**DATA EXCERPT:**

------------------------------------

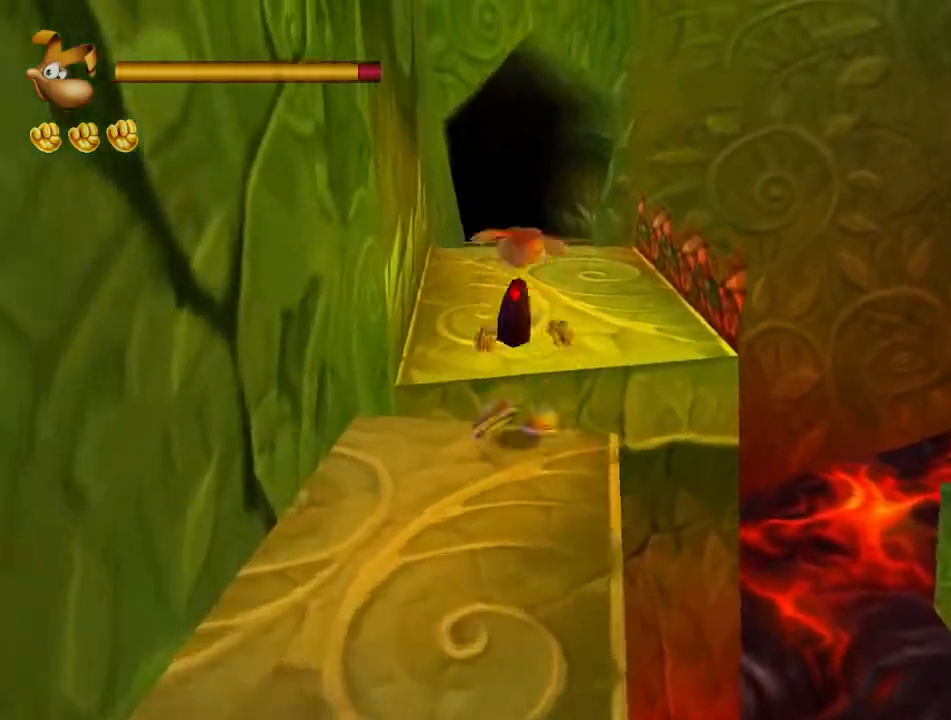
{"buttons": [], "left_stick": "up", "right_stick": "center", "events": []}
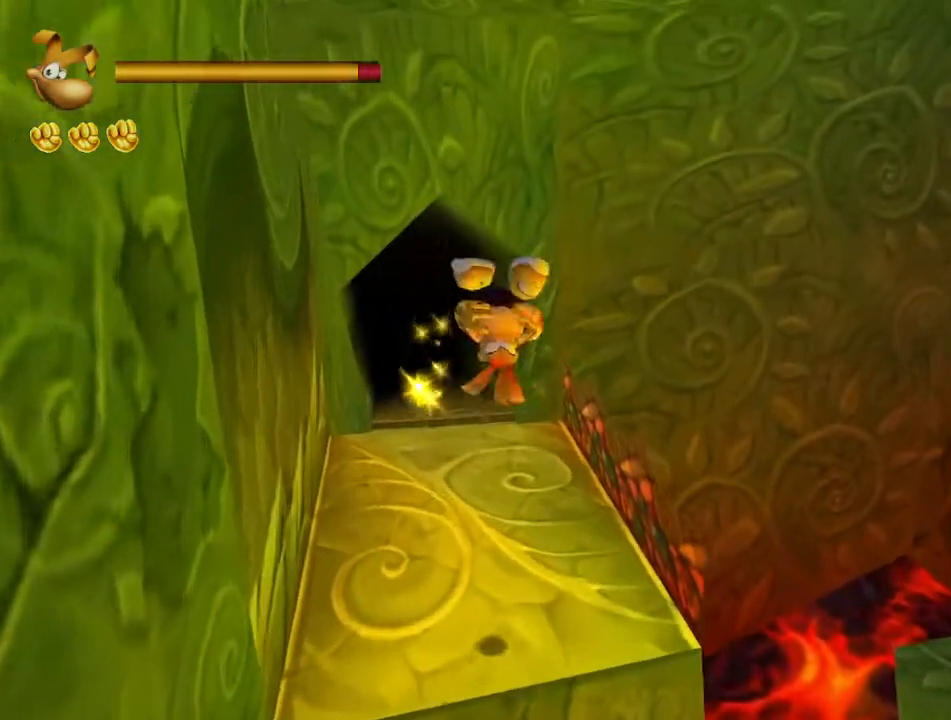
{"buttons": [], "left_stick": "up", "right_stick": "center", "events": []}
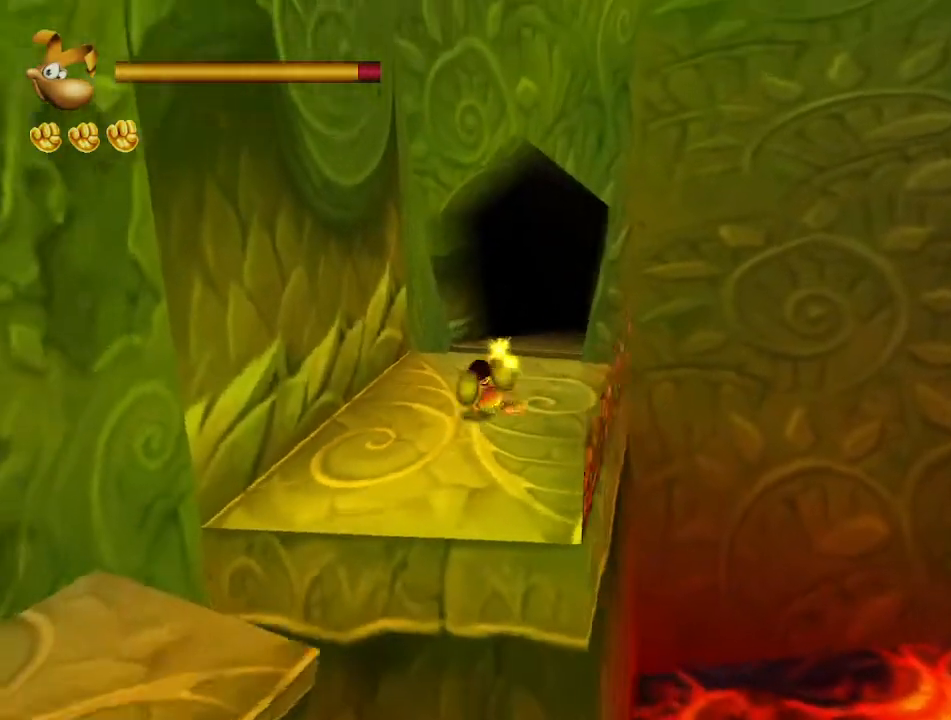
{"buttons": [], "left_stick": "up-right", "right_stick": "center", "events": [[117, "left_stick", "up-right"]]}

------------------------------------

Give the data above back unchanged, except for the pictures.

{"buttons": [], "left_stick": "up", "right_stick": "center", "events": []}
{"buttons": [], "left_stick": "up", "right_stick": "center", "events": []}
{"buttons": [], "left_stick": "up-right", "right_stick": "center", "events": [[117, "left_stick", "up-right"]]}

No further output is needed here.